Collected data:
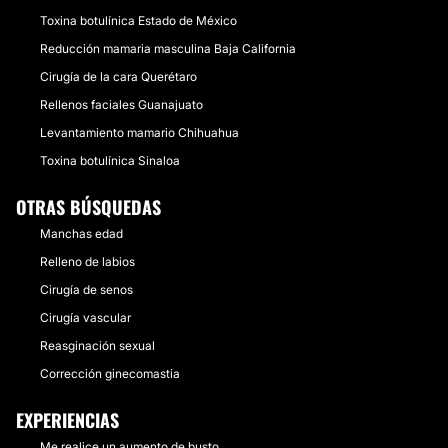
Toxina botulínica Estado de México
Reducción mamaria masculina Baja California
Cirugía de la cara Querétaro
Rellenos faciales Guanajuato
Levantamiento mamario Chihuahua
Toxina botulínica Sinaloa
OTRAS BÚSQUEDAS
Manchas edad
Relleno de labios
Cirugía de senos
Cirugía vascular
Reasginación sexual
Corrección ginecomastia
EXPERIENCIAS
Me realice un aumento de busto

#### About this task
Output every line of the records exactly, excluding all pictures.

#### Expected output
Toxina botulínica Estado de México
Reducción mamaria masculina Baja California
Cirugía de la cara Querétaro
Rellenos faciales Guanajuato
Levantamiento mamario Chihuahua
Toxina botulínica Sinaloa
OTRAS BÚSQUEDAS
Manchas edad
Relleno de labios
Cirugía de senos
Cirugía vascular
Reasginación sexual
Corrección ginecomastia
EXPERIENCIAS
Me realice un aumento de busto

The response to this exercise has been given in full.